We thank all people in Xiaoping Pu laboratory (National Key Research Laboratory of Natural and Biomimetic Drugs, Peking University) for assistance in experimental method and data processing.
Funding: This work was supported by the major projects of the National Natural Science Foundation of China (No. 81891012), The Drug Innovation Major Project (No. 2018ZX09711001-009), The National Key R&D Plan (No. 2017YFC1702504), Central Public-Interest Scientific Institution Basal Research Fund (No. 2018PT35030), and The National Key R&D Plan (No. 2018YFC1707408), The Drug Innovation Major Project (No. 2015ZX09101020).
Reporting Checklist: The authors have completed the ARRIVE reporting checklist. Available at http://dx.doi.org/10.21037/atm-20-4898
Data Sharing Statement: Available at http://dx.doi.org/10.21037/atm-20-4898
Peer Review File: Available at http://dx.doi.org/10.21037/atm-20-4898
Conflicts of Interest: All authors have completed the ICMJE uniform disclosure form (available at http://dx.doi.org/10.21037/atm-20-4898). The authors have no conflicts of interest to declare.
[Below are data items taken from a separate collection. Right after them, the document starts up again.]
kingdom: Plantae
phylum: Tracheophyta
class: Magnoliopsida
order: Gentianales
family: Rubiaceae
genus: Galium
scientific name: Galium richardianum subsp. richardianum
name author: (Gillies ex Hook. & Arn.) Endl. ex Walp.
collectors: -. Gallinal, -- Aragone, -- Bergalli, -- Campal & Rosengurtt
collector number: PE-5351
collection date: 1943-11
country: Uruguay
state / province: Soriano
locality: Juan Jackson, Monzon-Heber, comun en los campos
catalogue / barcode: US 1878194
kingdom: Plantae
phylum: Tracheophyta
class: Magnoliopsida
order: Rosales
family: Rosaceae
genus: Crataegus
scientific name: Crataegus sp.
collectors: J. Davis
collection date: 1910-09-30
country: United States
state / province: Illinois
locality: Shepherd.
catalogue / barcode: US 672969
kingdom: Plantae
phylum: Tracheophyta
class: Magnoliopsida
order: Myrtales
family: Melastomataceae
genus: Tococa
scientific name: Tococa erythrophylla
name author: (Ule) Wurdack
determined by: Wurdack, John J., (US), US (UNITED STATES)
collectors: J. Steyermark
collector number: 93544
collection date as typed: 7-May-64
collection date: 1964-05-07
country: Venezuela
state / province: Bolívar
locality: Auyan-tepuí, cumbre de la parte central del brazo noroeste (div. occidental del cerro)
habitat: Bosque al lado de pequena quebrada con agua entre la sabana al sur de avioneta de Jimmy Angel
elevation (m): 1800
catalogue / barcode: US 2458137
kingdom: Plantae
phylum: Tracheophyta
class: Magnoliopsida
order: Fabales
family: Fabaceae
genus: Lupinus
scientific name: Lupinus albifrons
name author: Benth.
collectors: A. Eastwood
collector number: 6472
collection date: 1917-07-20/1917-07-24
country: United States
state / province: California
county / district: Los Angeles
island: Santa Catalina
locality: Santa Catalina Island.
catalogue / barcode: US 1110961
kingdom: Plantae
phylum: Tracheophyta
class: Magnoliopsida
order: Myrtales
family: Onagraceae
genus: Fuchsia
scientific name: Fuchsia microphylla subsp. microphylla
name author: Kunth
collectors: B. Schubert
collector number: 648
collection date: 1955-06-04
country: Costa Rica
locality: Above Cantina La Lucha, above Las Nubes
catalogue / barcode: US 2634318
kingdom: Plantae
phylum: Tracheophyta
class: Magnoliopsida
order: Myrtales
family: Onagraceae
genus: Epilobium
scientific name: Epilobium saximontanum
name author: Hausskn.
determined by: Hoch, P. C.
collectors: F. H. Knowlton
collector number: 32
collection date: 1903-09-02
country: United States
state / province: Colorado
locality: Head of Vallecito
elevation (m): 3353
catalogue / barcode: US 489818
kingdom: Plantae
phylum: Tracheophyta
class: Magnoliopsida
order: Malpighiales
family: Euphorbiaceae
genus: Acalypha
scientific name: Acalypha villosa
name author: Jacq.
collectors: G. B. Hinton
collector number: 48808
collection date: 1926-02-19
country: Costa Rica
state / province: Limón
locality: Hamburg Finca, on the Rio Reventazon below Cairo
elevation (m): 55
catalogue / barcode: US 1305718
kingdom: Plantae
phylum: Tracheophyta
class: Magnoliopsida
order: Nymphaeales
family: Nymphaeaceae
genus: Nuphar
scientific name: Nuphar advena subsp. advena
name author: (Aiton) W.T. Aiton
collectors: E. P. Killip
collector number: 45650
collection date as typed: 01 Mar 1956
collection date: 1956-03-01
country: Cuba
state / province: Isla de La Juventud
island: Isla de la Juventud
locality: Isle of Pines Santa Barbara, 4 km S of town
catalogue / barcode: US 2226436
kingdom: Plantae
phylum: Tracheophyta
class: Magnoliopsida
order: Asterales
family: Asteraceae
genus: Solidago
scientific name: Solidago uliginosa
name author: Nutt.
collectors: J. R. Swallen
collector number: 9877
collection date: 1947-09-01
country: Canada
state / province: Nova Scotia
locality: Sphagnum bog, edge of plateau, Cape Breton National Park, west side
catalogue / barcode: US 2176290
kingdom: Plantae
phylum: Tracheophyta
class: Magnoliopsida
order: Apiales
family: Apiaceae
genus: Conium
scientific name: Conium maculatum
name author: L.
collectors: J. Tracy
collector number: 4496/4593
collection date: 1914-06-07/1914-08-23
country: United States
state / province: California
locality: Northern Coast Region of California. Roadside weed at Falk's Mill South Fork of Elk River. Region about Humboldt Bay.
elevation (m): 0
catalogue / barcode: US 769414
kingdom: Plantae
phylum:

Ethical Statement: The authors are accountable for all aspects of the work in ensuring that questions related to the accuracy or integrity of any part of the work are appropriately investigated and resolved. The study was approved by the Institutional Animal Care and Use Committee of Chinese Academy of Medical Sciences and Peking Union Medical College (SYXK 2017-0020). All rats care and experimental procedures were reported in accordance with the Laboratory Animal Ethics Committee of the Institute of Medicinal Plant Development, Peking Union Medical College and complied with NIH Guidelines for the Care and Use of Laboratory Animals.